Monday, October 18, 2010

Annie Proulx, gardening and fiction

E. Annie Proulx: (2000) "All over this scratched and worn earth regional and rural cultures, the natural world, and the diversity of life itself are eroding and crumbling under terrific outside pressures. For more than a decade, through the medium of fiction, I have been trying to catch pieces of North American rural lives and ways squeezed in the pincers of change. For me everything begins with the great landscape—not scenery but soil and water, climate and weather, indigenous plant and animal life, geography and geology. Against this background human adaptation to, and exploitation of, that landscape in a particular time orders the personalities and characaters of my stories, shapes the stories themselves which must tumble out of the place portrayed.

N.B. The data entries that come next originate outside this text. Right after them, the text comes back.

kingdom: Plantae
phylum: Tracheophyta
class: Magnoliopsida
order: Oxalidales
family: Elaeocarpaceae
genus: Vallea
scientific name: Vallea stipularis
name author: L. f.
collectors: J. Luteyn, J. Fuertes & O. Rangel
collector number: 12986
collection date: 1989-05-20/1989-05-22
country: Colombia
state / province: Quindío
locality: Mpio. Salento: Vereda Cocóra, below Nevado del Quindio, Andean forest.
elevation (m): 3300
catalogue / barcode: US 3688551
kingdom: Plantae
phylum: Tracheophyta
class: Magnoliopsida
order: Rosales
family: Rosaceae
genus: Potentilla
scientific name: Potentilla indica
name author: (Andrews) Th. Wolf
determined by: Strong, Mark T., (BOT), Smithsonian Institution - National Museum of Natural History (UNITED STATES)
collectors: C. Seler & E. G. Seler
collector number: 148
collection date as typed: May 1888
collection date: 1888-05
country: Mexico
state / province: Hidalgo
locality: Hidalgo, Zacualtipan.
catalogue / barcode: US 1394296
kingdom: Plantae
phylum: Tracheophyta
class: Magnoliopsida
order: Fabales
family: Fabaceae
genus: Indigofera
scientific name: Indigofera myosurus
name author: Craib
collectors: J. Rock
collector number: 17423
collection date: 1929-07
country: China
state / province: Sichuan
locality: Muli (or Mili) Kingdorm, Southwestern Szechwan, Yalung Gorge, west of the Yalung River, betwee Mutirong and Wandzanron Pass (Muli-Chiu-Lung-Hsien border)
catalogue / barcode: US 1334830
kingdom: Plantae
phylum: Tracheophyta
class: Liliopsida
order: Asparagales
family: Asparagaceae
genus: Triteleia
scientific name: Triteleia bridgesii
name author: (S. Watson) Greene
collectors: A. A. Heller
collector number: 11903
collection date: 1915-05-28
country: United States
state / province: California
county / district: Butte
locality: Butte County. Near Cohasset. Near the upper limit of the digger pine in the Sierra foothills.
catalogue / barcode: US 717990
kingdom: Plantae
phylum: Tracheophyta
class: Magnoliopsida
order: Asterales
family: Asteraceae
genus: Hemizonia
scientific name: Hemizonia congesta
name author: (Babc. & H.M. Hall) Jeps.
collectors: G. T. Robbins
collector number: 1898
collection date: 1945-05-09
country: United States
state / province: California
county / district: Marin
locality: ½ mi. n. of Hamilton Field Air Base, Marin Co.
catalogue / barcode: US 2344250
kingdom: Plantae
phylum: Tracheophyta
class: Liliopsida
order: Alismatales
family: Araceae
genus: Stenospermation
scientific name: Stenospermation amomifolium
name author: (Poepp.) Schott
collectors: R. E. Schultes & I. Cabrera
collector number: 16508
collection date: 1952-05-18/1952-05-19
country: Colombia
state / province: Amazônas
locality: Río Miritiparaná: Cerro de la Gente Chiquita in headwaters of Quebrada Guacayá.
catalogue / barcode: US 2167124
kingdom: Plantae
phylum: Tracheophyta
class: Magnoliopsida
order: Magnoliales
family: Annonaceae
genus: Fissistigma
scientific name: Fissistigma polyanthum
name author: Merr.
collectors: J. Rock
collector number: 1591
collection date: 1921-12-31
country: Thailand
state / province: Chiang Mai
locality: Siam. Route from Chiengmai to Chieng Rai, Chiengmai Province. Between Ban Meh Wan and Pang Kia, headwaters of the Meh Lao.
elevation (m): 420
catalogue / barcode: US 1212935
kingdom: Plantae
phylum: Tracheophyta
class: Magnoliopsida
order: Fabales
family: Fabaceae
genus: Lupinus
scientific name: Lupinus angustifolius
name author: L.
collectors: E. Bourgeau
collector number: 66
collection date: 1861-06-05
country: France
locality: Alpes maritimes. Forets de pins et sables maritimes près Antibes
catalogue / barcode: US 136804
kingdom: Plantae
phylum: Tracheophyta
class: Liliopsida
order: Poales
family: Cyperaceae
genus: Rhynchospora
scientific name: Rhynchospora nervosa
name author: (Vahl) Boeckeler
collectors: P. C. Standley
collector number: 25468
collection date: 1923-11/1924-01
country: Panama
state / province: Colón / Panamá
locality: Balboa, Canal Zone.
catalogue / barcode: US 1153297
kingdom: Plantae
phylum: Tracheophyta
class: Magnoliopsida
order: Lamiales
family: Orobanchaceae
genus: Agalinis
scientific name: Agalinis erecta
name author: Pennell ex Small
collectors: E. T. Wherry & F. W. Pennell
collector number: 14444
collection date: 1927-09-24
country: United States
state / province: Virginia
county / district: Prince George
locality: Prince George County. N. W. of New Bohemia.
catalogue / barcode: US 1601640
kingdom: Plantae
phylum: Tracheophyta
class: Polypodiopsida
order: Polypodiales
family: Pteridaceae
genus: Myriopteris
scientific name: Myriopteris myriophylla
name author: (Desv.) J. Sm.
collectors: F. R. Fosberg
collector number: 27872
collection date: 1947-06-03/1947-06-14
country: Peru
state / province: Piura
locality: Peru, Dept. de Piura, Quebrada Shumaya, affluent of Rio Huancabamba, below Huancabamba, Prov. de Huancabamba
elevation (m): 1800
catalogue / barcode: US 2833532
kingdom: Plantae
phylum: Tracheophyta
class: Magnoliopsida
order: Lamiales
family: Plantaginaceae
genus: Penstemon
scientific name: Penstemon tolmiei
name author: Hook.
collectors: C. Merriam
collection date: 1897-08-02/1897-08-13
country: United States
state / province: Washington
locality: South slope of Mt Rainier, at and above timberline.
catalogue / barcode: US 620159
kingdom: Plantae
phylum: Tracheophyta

I am concerned as well with the growing gap between rural and urban attitudes and behavior, the rural perception of the economic forces that call out the marching orders."


This summer I started two blogs: one about my garden, and one about my writing and teaching.   I haven't wanted to write too much about the teaching, namely because I tell all my students (I can't believe I have students!) to look at my blog, and then where am I? 

But it's felt like a funny stretch for me, writing about my backyard and my devotion to my tomatoes, beans and peppers, and then also trying to keep up my fiction.  I've always placed these in two separate boxes - writing is indoors, public, and professional, while gardening is outdoors, a private and amateurish pleasure.   But I've known in my heart that they were linked, a kind of ying and yang.   Writing involves sending my mind fixedly far away from the here and now.   Gardening pushes exactly the opposite buttons - it is a radical rooting in the here and now - the smell of this tomato bush, the stink of the compost, the wet or dry dirt, the hidden bean harvest, the way my fingers learn to find little weeds and pull them out.  It's an immersion in sights, sounds and smells - tiny little lacewing insects, flies, worms, birds, caterpillars, rot or growth on a plant.   The information is here and now.  And the product is for my pleasure only: no matter how hard I work to preserve the harvest, it will go.   Eventually, no matter how delicious a meal is, it will disappear into the belly of one of my friends, to be absorbed into their bodies or gone forever. 

Writing is the opposite - it is sitting alone in a little room, the quieter the better, and the only senses triggered signal distractions: a tea kettle, cold feet, the phone ringing, someone at the door.   The world here has to come entirely from our mind.   And it's not to be enjoyed now - what we make now might disappear forever.  But the final product is a kind of everlasting pie - I can (hopefully) pass it around to a world's worth of "relatives" - and unlike a pie, enjoy it or not, it will last months, maybe years.